In Australien hat eine Interessengruppe aus 460 Internetfirmen (AIMIA) gegen einen „De-facto-Internet-Filter“ protestiert, den die Bundespolizei nach ihrer Darstellung unter dem Deckmantel des Vorgehens gegen Kinderpornografie eingerichtet hat. Die Firmen, zu denen Ebay, Facebook, Freelancer, Google und Yahoo7 (eine Allianz aus Yahoo und dem TV-Sender Channel 7) zählen, kritisieren vor allem, dass keinerlei Kontrolle des Systems vorgesehen ist.
Die Polizei beruft sich auf Abschnitt 313 des australischen Telekommunikationsgesetzes, um von Interpol identifizierte Kinderporno-Seiten zu zensieren. Im April 2013 war aber durch ein Versehen klar geworden, dass die Zensurmöglichkeiten von Regierungsbehörden weit darüber hinausgehen. Ein Fehler der Australian Securities and Investments Commission (ASIC) sorgte damals dafür, dass für Kunden von zwei Internet-Service-Providern mindestens 250.000 Websites blockiert waren. Die Maßnahme sollte sich eigentlich nur gegen eine Betrugskampagne richten.
Nachforschungen ergaben, dass mindestens drei Regierungsbehörden unter Berufung auf Abschnitt 313 die Möglichkeit haben, Websites zu blockieren, und dass es keine Kontrollinstanz gibt. Das Kommunikationsministerium räumte ein, dass Sperrmaßnahmen eigentlich ministerielle Zustimmung erfordern müssten. Allerdings handle es sich eigentlich nicht um einen Filter.
Die Firmengruppe AIMIA schreibt nun: „Unsere Branche ist besorgt, dass es keine natürlich Grenze für die offenbar fortschreitende Ausweitung dieses Systems gibt.“ Nichts hindere die Regierung, Sperren auf andere als illegale Inhalte zu erweitern. Die Aktualisierung von Sektion 313 sei extrem breit angelegt und gehe weit über die Intentionen der vorherigen Regelung hinaus.

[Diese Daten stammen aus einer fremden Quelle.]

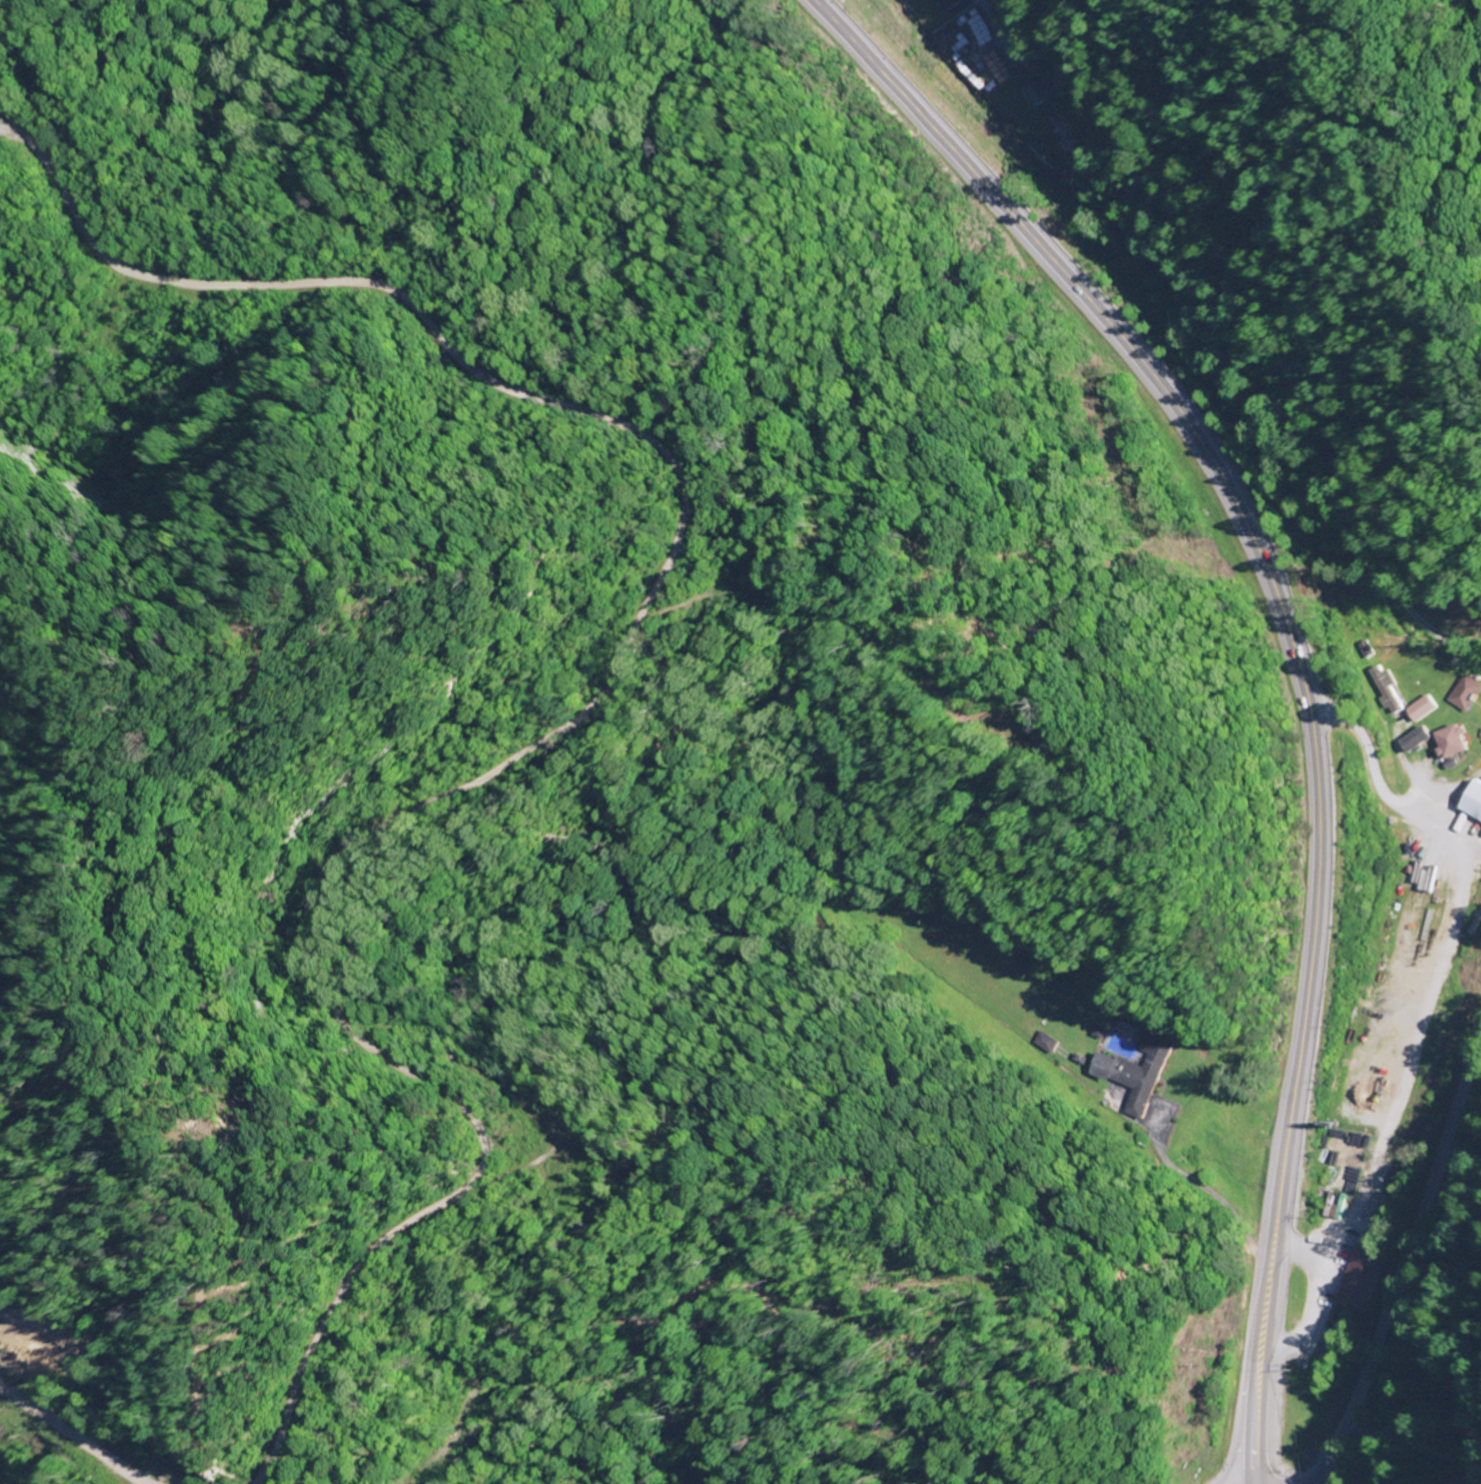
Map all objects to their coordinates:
building: (953, 7)
road: (983, 12)
building: (1032, 94)
road: (1296, 662)
building: (1465, 693)
building: (1422, 707)
building: (1416, 738)
building: (1452, 741)
road: (1369, 758)
building: (1472, 802)
road: (1401, 1262)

Zudem kann in der Praxis laut AIMIA jeder Beamte einer Bezirks-, Staats- oder Bundesbehörde eine Website-Blockade veranlassen. Dies entspreche nicht den Vorgaben von Sektion 313. Dieser Abschnitt des Telekommunikationsgesetzes sei nur für die Interpol-Liste der schlimmsten Kinderpornografie-Server intendiert gewesen.

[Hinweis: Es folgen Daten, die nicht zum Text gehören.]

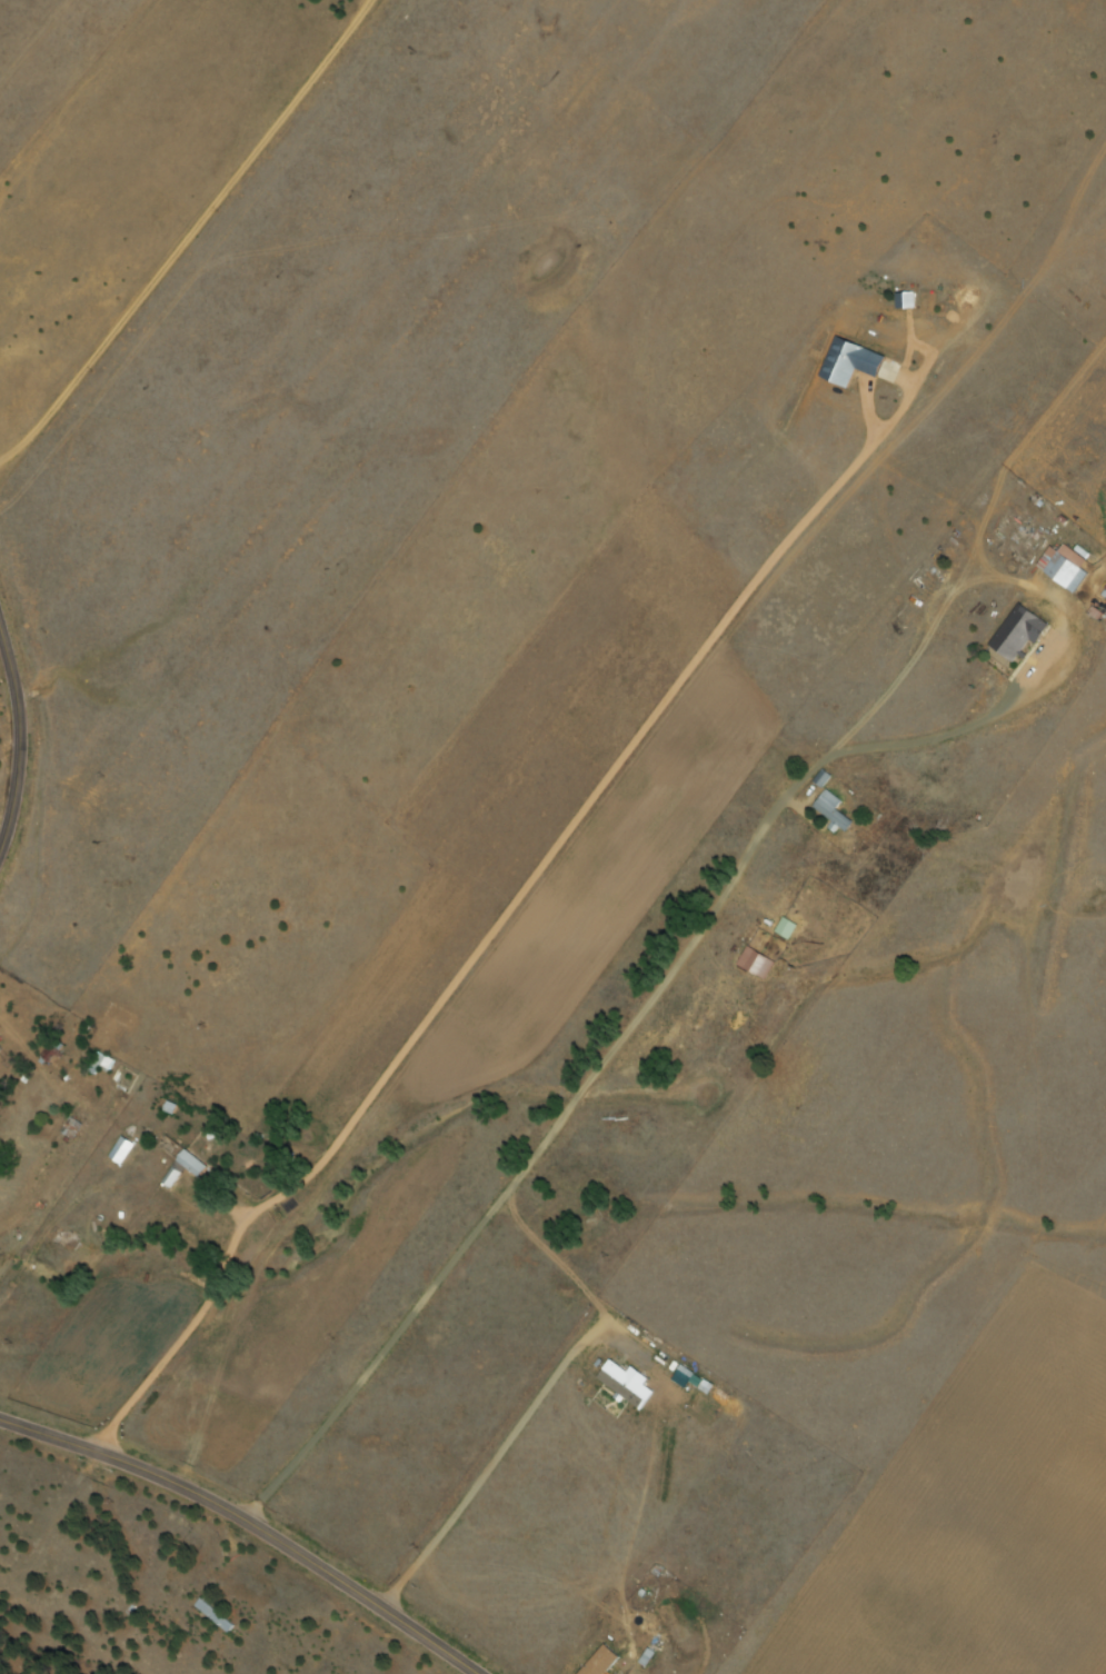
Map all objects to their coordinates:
road: (188, 234)
building: (903, 301)
building: (854, 365)
building: (1062, 566)
building: (1015, 633)
road: (17, 738)
building: (830, 810)
building: (783, 928)
building: (753, 964)
building: (47, 1053)
building: (99, 1066)
building: (69, 1128)
building: (188, 1164)
building: (623, 1383)
road: (248, 1525)
building: (211, 1615)
building: (605, 1664)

Das an die Regierung gerichtete Schreiben der AIMIA ist offensichtlich eine Reaktion auf zunehmende Versuche der australischen Regierung, Kontrolle über das Internet-Angebot zu erlangen. Derzeit wird ergänzend an einem Gesetz gearbeitet, das ISPs zur Sperre von Websites zwingen soll, die gegen das Urheberrecht verstoßen. Immerhin wird dafür eine gerichtliche Anordnung nötig sein. Gerade erst hat Kommunikationsminister Malcolm Turnbull erklärt, auch dieses System sei kein Internet-Filter. Das Wort Internet-Filter ist in Australien vorbelastet, seit Turnbulls Vorgänger Stephen Conroy unter diesem Namen eine Internetzensur einführen wollte, aber am öffentlichen Widerstand scheiterte.

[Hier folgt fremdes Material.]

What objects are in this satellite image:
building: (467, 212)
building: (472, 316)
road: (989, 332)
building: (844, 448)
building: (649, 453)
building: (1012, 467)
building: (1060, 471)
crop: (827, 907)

Kinderschutz ist das am häufigsten gebrauchte Argument zugunsten von Internet-Filtertechniken – so auch in Deutschland, wo die damalige Familienministerin Ursula von der Leyen aber mit ihrem Vorstoß scheiterte. Kritiker bezeichnen solche Filter als ineffizient – lediglich die Anfangshürde für den Zugriff auf verbotenes Material steige. Und Bürgerrechtler geben zu bedenken, dass so eine Überwachungs- und Zensur-Infrastruktur entsteht, die infolge ihrer technischen Möglichkeiten Meinungs- und Pressefreiheit bedroht.